Iriondo con algunos amigos, se refugió en uno de los saloncitos, y su ausencia calmó un tanto los nervios de Insúa, que volvió a mezclarse en las danzas, con una ardiente fiebre de placer, como si la lucha cercana en que podía morir, no le preocupase, o redoblara su entusiasmo por gozar de aquellos fugitivos minutos.

Montarón salió hasta la galería, por esquivar las pupilas de Jarque, cuyos ojos semicerrados nadie sabía dónde miraban, aunque él en todo momento sentía la impresión de que estudiaban cada uno de los gestos que él hacía.

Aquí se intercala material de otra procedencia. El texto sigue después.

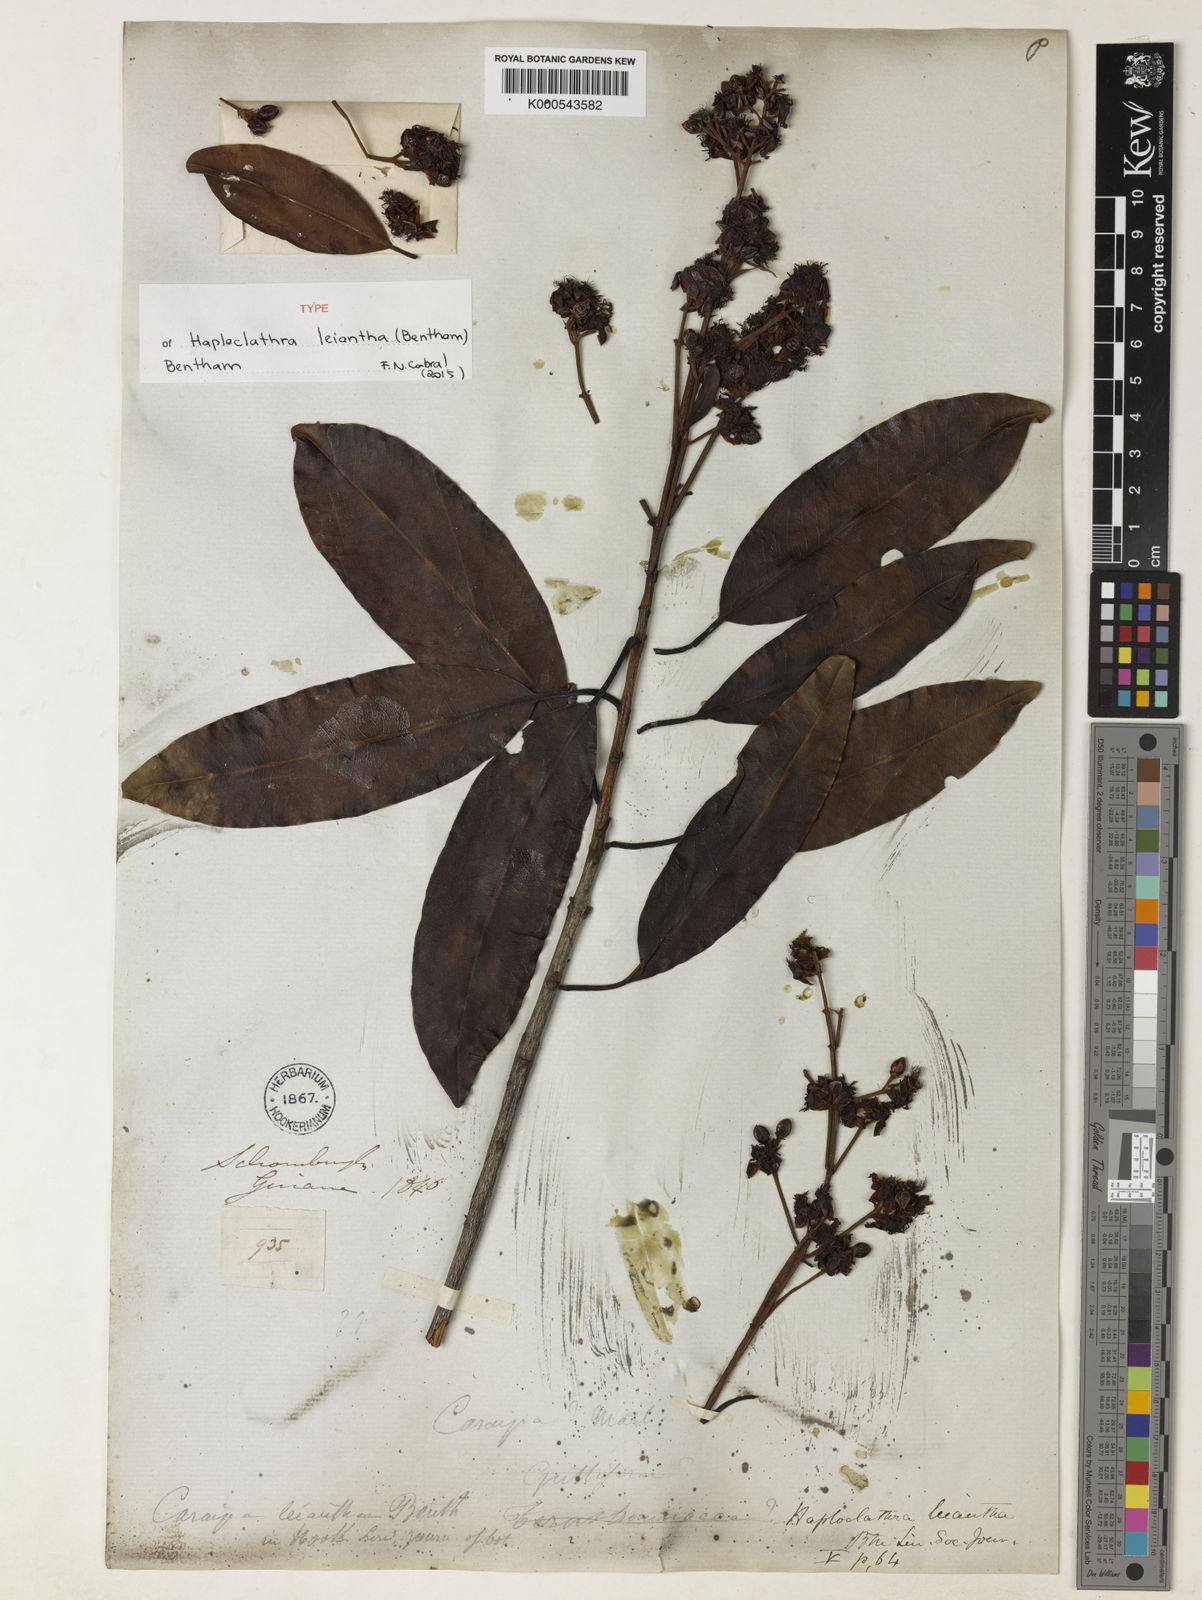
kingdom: Plantae
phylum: Tracheophyta
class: Magnoliopsida
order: Malpighiales
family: Calophyllaceae
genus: Haploclathra
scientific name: Haploclathra leiantha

La hora en que habían convenido que Insúa saliera, estaba próxima y no se veía cómo podría abandonar el salón sin hacer notar su ausencia.

El banquero empezaba a ponerse nervioso; desde la penumbra de la galería vió a Cullen, en apariencia tranquilo, conversando con algunas señoras, pero puesta la mano sobre el reloj, como si él también sintiera la ansiedad de los minutos que volaban.

Montarón vió pasar a su hija, radiante, del brazo del joven militar, y empezó a torturarle un remordimiento, que durante el día lo acosara, y que ahora despertaba de nuevo en su corazón angustiado.